A few days ago the Lawton brothers of Bedfordshire left King Charles I to his own devices.  You may recall that a lot of Englishmen were none too fond of him.  Things regressed downhill from there to the point that on January 20, 1649 King Charles I was tried by the House of Commons for treason.  Although King Charles I denied their right to do so, he was found guilty and ten days later he was introduced to Madame Guillotine.  For the next ten years England was under the control of Oliver Cromwell, followed by his son Richard, by action of the English Army.  In near civil war conditions Richard resigned in 1649.  A new Parliament was elected.  They decided to bring back the prior form of government consisting of a king, Lords and Commons.  The eldest surviving son of Charles I, Charles II was proclaimed king in 1660, but he dated his reign from the date of his father’s death which meant he was seated in his twelth year.  This, and the following years is known as The Restoration.

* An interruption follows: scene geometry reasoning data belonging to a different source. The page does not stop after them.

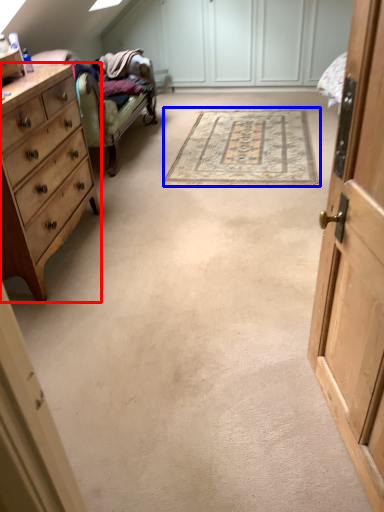
Question: Which of the following is the farthest to the observer, chest of drawers (highlighted by a red box) or mat (highlighted by a blue box)?

Choices:
 (A) chest of drawers
 (B) mat

Answer: (B)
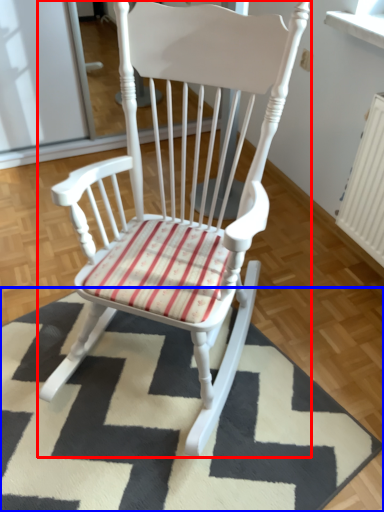
Question: Which object is closer to the camera taking this photo, chair (highlighted by a red box) or mat (highlighted by a blue box)?

Choices:
 (A) chair
 (B) mat

Answer: (A)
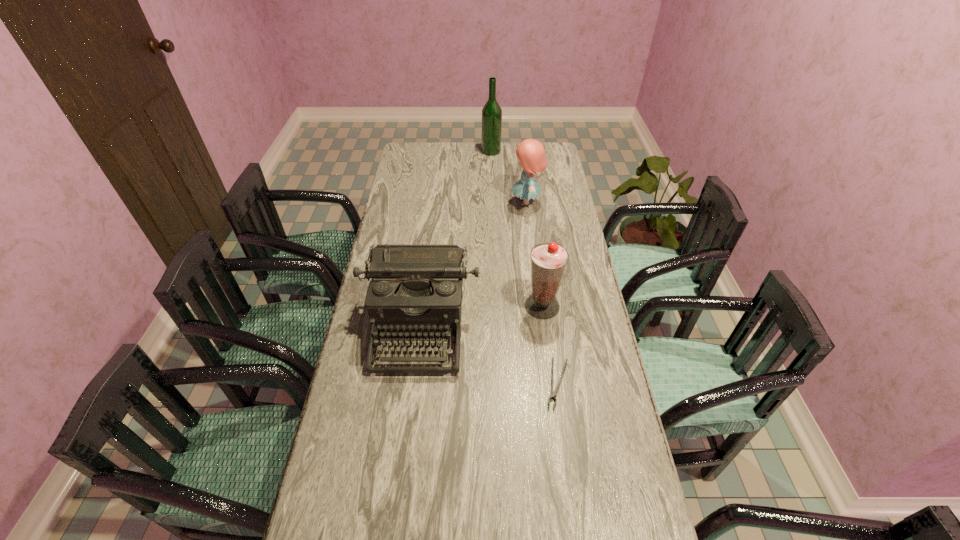
Find the location of a particular element. vacant region located on the front-facing side of the doll is located at coordinates coord(464,203).

Where is `free spot located on the front of the smoothie`? The height and width of the screenshot is (540, 960). free spot located on the front of the smoothie is located at coordinates (553, 392).

Locate an element on the screen. The height and width of the screenshot is (540, 960). vacant space located 0.320m on the typing side of the typewriter is located at coordinates (399, 489).

The image size is (960, 540). In order to click on vacant region located 0.070m on the back of the shortest object in this screenshot , I will do `click(551, 340)`.

Where is `object that is at the far edge`? The width and height of the screenshot is (960, 540). object that is at the far edge is located at coordinates (491, 113).

Locate an element on the screen. This screenshot has height=540, width=960. object at the left edge is located at coordinates (416, 288).

Locate an element on the screen. doll located at the right edge is located at coordinates (531, 153).

I want to click on smoothie located in the right edge section of the desktop, so click(548, 261).

Find the location of a particular element. The width and height of the screenshot is (960, 540). tongs located at the right edge is located at coordinates (553, 393).

In the image, there is a desktop. Identify the location of blank space at the far edge. (485, 165).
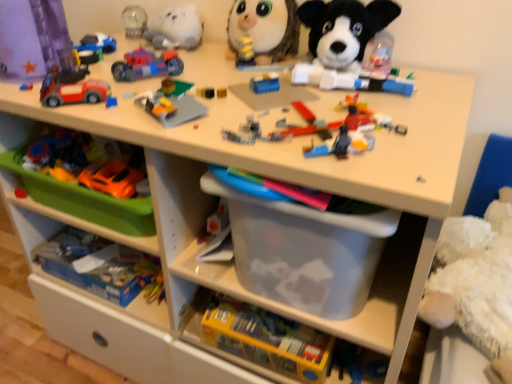
Question: Is the position of orange matte car at left, acting as the seventh toy starting from the top, less distant than that of matte plastic car at upper left, positioned as the 5th toy in bottom-to-top order?

Choices:
 (A) no
 (B) yes

Answer: (A)

Question: From the image's perspective, is orange matte car at left, which appears as the 3th toy when ordered from the bottom, located beneath matte plastic car at upper left, positioned as the 5th toy in bottom-to-top order?

Choices:
 (A) yes
 (B) no

Answer: (A)

Question: Is matte plastic car at upper left, positioned as the 5th toy in bottom-to-top order, at the back of orange matte car at left, which appears as the 3th toy when ordered from the bottom?

Choices:
 (A) no
 (B) yes

Answer: (A)

Question: Considering the relative sizes of orange matte car at left, acting as the seventh toy starting from the top, and matte plastic car at upper left, positioned as the 5th toy in bottom-to-top order, in the image provided, is orange matte car at left, acting as the seventh toy starting from the top, bigger than matte plastic car at upper left, positioned as the 5th toy in bottom-to-top order,?

Choices:
 (A) yes
 (B) no

Answer: (A)

Question: Is orange matte car at left, acting as the seventh toy starting from the top, located outside matte plastic car at upper left, positioned as the 5th toy in bottom-to-top order?

Choices:
 (A) no
 (B) yes

Answer: (B)

Question: From a real-world perspective, is blue cardboard box at lower left, arranged as the 2th toy when ordered from the bottom, physically located above or below green plastic tray at lower left?

Choices:
 (A) below
 (B) above

Answer: (A)

Question: Is blue cardboard box at lower left, marked as the 8th toy in a top-to-bottom arrangement, inside the boundaries of green plastic tray at lower left, or outside?

Choices:
 (A) inside
 (B) outside

Answer: (B)

Question: Relative to green plastic tray at lower left, is blue cardboard box at lower left, arranged as the 2th toy when ordered from the bottom, in front or behind?

Choices:
 (A) behind
 (B) front

Answer: (A)

Question: Visually, is blue cardboard box at lower left, arranged as the 2th toy when ordered from the bottom, positioned to the left or to the right of green plastic tray at lower left?

Choices:
 (A) right
 (B) left

Answer: (B)

Question: Is point (140, 57) positioned closer to the camera than point (122, 175)?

During the years of the Cromwells, Charles II feared for his life.  He lived in various places for varying lengths of time.  For some length of time in 1656 he was an invited house guest of the Lawtons of Church Lawton, Cheshire, a risky venture indeed.  Squire of the manor at the time was William Lawton.  It so happened that William and his wife Hester (Longueville) were blessed with the birth of their first son in the year 1656.  He was named John after his grandfather Squire John Lawton who had died in 1654.  King Charles II acted as a sponsor to the baby, John, and presented him with his silver drinking cup as a christening gift, remarking that he had little else to offer at the time.  The cup is yet in existence, properly marked to reflect the occasion.  The King also left a carved wooden snuffbox with the Lawton family as a token of his appreciation.  After the restoration, the King had his portrait painted, and presented that to the Lawton family as well.